■ WHAT TO DO
Copy out every line of the records below, keeping each one word for word and in the same order.

■ RECORDS PROVIDED
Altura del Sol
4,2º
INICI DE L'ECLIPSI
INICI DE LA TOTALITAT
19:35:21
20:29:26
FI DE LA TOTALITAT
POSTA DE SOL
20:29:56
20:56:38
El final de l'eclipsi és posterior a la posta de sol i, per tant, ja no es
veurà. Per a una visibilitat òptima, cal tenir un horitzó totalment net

■ SOLUTION TO THE EXERCISE
Altura del Sol
4,2º
INICI DE L'ECLIPSI
INICI DE LA TOTALITAT
19:35:21
20:29:26
FI DE LA TOTALITAT
POSTA DE SOL
20:29:56
20:56:38
El final de l'eclipsi és posterior a la posta de sol i, per tant, ja no es
veurà. Per a una visibilitat òptima, cal tenir un horitzó totalment net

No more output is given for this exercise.